If you have a spare system around, use Symantech's Ghost to do a backup of your system if you don't trust FC1's upgrade support, or use partimage, or use ssh and dd to dump your disk to a remote system.

Have fun.
 
Old 02-01-2005, 09:24 AM   #3
halo14
Senior Member
 
Registered: Apr 2004
Location: Surprise, AZ
Distribution: Debian | CentOS | Arch
Posts: 1,103

Rep: Reputation: 45
I might recommend SuSE 9.2 Professional.. SuSE is an old distro.. one of the most polished.. and well supported.. especially since their acquisition by Novell.. I originally started with Red Hat.. but I soon moved to SuSE.. after getting confortable with linux.. I tried a ton ofdifferent distros... My all-tim favorite is Slackware.. which I assure you.. will be around for a long time to come.. but it's not "enterprise backed", though it is stable as a rock... I've recently moved to FreeBSD.. and an very pleased, to say the least.. Though if you're used to red hat, FreeBSD (and Slackware) might be a litle too difficult for you... SuSE is a very graphical, user friendly distro.. and I think you would be very pleased...It uses YaST for pretty much all systemmanagement tasks...Trying to eliminate command line interaction.. or the need for it anyways...

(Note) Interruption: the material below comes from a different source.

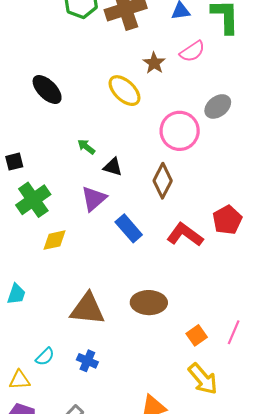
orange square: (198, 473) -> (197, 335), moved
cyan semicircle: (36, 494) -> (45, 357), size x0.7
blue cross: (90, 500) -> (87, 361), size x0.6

FreeBSD and Slackware don't have any of these pretty graphical configuration tools.. it's all done by hand, using the text files... I actualy find this much better.. and easier to understand... Whatever you choose.. good luck...
 
Old 02-01-2005, 09:45 AM   #4
reddazz
Guru
 
Registered: Nov 2003
Location: N. E. England
Distribution: Fedora, CentOS, Debian
Posts: 16,298

Rep: Reputation: 73
You could try out CentOS, which is a clone of Redhat Enterprise Linux. Also if you are going to use Fedora, I don't recommend Fedora Core 1 as suggested in one of the posts above. The reason I say this is that in a year or so, you may find yourself with a distro that has vertually no support or updates, because even though Fedora Legacy do a good job of porviding security updates some people have complained that sometimes the updates are slow coming.